Frenchman’s Bay. Mount Desert is the largest of the islands on the indented coast of Maine, and forms the western shore of Frenchman’s Bay. Many shell-heaps are scattered over this and the adjoining islands and the main land. Williamson,[4] without particularly designating them, mentions the existence of several from one to two acres in extent, and states that “a heavy growth of trees was found upon them by the first settlers.” We have examined two. The first of these is in Gouldsboro’, on the main land, and near the water’s edge on the eastern shore of the bay. It is said to cover an acre of land, but being under cultivation was examined only near its border, where a pit was sunk showing a deposit of clamshells about two feet in thickness. Among these were found the bones of several animals, including those of the deer, elk, and beaver, but no implements of any kind. Stone implements have, however, been found by those who have cultivated the soil of this neighborhood.

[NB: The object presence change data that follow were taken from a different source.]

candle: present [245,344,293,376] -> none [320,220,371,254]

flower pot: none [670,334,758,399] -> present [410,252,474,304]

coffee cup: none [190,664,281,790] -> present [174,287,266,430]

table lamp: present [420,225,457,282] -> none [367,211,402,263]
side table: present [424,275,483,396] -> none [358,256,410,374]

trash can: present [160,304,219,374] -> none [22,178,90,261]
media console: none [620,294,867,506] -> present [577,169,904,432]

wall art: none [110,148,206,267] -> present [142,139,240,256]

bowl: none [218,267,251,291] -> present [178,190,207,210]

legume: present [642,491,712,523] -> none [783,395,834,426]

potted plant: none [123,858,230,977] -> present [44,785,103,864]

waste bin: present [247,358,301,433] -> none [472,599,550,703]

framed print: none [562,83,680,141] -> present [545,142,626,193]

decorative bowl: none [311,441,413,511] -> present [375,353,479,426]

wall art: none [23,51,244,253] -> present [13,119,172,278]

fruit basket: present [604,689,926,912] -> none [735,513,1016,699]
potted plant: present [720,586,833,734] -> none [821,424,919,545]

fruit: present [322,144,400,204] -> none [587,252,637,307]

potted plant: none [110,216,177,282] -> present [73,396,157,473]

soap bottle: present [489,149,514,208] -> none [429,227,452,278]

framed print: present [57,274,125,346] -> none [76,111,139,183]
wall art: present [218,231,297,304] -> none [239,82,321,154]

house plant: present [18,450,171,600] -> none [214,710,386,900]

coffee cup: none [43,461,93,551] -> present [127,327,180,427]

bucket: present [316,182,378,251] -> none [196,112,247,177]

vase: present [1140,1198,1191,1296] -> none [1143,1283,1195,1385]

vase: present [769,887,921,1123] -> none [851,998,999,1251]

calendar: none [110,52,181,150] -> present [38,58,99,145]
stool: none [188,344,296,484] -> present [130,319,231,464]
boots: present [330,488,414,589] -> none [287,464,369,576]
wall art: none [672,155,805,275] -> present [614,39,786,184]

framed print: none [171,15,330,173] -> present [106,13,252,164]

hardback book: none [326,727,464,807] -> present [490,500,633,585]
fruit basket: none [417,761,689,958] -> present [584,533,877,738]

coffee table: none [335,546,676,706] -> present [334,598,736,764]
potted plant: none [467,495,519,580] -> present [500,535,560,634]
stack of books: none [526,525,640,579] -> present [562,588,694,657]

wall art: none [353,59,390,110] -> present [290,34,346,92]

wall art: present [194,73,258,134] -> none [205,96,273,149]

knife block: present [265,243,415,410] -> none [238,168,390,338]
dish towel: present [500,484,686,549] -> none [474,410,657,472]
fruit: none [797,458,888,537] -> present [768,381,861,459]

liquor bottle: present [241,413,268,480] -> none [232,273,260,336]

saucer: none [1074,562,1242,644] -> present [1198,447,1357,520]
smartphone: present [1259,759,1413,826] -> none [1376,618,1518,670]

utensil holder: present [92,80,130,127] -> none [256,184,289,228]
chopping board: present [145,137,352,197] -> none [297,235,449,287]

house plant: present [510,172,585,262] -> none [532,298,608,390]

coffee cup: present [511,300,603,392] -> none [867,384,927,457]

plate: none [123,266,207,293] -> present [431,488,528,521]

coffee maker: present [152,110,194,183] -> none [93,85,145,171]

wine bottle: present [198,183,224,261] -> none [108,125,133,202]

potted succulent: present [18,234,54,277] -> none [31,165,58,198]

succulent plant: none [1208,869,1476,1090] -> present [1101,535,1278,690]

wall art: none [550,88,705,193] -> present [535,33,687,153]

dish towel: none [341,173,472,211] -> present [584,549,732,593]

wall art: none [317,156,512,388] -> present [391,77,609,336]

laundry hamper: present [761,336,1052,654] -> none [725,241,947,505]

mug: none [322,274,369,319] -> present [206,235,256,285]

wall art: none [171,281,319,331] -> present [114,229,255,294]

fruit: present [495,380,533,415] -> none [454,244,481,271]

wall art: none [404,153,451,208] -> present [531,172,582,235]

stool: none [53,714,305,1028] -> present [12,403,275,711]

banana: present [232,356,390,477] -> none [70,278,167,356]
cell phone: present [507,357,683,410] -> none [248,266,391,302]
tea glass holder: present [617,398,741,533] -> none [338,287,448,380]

A more complete examination was made of a second deposit on one of two small islands, neither of which are named, about a mile west of the place just mentioned.[5] This heap is seen on a bank, at a height of about six feet above the high-water mark, varies in thickness from a few inches to about three feet, and extends along the shore about two hundred and fifty feet, and from thirty to forty feet inland. A section through the heap at its thickest part showed that it belonged to two different periods, indicated by two distinct layers of shells. The lowest, a foot in thickness, consisted of the shells of the clam, whelk, and mussel, all much decomposed, and mixed with earth. Above this was a layer of dark vegetable mould, mixed with earth and gravel, and from six to eight inches in thickness. Above this was a second layer of shells, of the same species as those just mentioned, but in a much better state of preservation, and with less intermixture of earth; this deposit was in turn covered by another layer of earth and mould, and these now sustain a growth of forest trees, but none of them of large size. From the state of things just described, it would seem that the place had been reoccupied, after having been once abandoned long enough for a vegetable mould to be formed, and a layer of earth from some neighboring source to be deposited over it. Charcoal was found in considerable quantity, scattered among the shells, and the remains of an old fireplace were uncovered. The bones of animals, and the various kinds of implements ([Pl. 14], figs. 3, 4, 5; [Pl. 15], figs. 10, 11) obtained during the excavations, will be described in another page.